↓
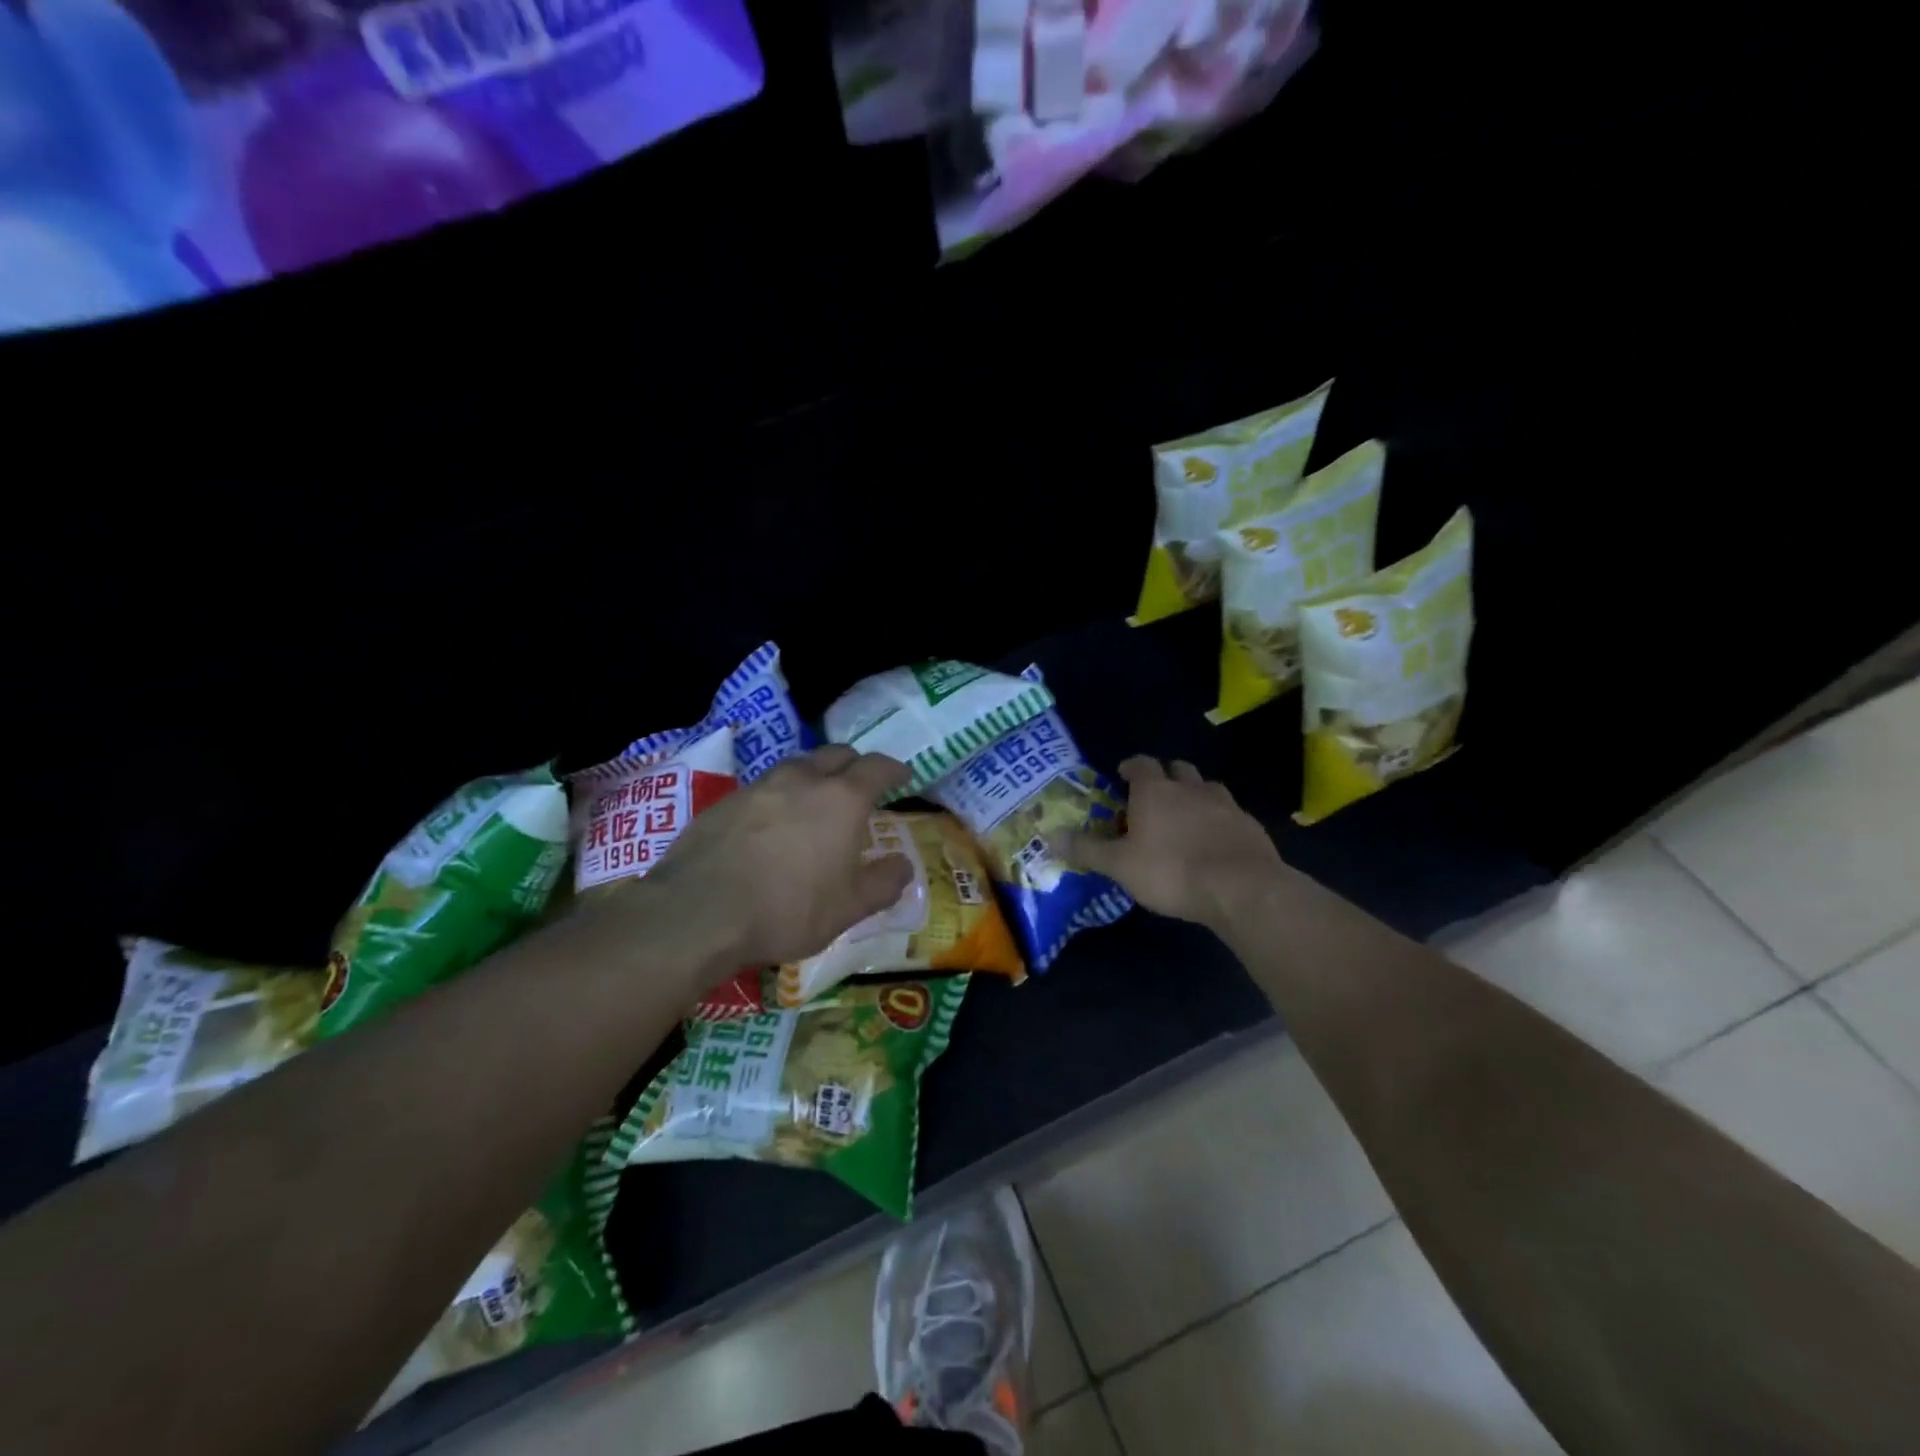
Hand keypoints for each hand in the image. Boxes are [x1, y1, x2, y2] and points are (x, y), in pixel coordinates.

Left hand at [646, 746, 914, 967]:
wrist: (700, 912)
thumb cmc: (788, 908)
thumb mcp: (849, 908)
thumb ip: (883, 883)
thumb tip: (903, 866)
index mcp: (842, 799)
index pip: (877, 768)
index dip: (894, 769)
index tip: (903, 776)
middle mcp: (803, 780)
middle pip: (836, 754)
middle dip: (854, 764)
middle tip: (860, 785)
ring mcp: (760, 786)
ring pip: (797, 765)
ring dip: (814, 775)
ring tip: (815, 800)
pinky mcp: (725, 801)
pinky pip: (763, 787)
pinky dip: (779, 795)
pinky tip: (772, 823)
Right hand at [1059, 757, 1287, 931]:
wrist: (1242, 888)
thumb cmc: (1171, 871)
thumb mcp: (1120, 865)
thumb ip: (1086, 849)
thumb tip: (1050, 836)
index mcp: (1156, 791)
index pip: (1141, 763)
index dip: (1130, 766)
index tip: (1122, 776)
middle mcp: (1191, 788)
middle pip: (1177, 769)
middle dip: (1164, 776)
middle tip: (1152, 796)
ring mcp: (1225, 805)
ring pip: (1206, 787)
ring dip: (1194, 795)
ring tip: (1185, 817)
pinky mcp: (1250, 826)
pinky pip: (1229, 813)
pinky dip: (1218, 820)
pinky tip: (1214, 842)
↑
_Task directions_
Make an exact copy of the records shown above, without the pictures.

_Answer_
Hand keypoints for each hand in the image. Boxes are [x1, y1, x2, y2] and points are (x, y), in pixel coordinates.

Left hand at [646, 746, 914, 967]:
wrist: (700, 912)
thumb cmc: (788, 908)
thumb mcp: (849, 908)
thumb ip: (883, 883)
thumb tip: (903, 866)
index mcp: (842, 799)
index pip: (877, 768)
index dip: (894, 769)
index tip: (903, 776)
middle mcp: (803, 780)
middle pip: (836, 754)
middle dip: (854, 764)
middle tip: (860, 785)
ring mcp: (760, 786)
ring pip: (797, 765)
ring dip: (814, 775)
ring tip: (815, 800)
pinky mcp: (725, 801)
pinky pip: (763, 787)
pinky dip: (779, 795)
pinky tip: (772, 823)
Right hand at [1059, 757, 1287, 931]:
wrist: (1242, 888)
thumb cmc: (1171, 871)
thumb mcp: (1120, 865)
thumb ip: (1086, 849)
thumb tip: (1050, 836)
index mcp: (1156, 791)
index pip: (1141, 763)
index dip: (1130, 766)
index tip: (1122, 776)
middle mcp: (1191, 788)
middle pip: (1177, 769)
middle dip: (1164, 776)
middle tip: (1152, 796)
ring mcp: (1225, 805)
ring pip: (1206, 787)
ring dip: (1194, 795)
ring tip: (1185, 817)
pinky mcp: (1250, 826)
pinky pip: (1229, 813)
pinky dip: (1218, 820)
pinky tip: (1214, 842)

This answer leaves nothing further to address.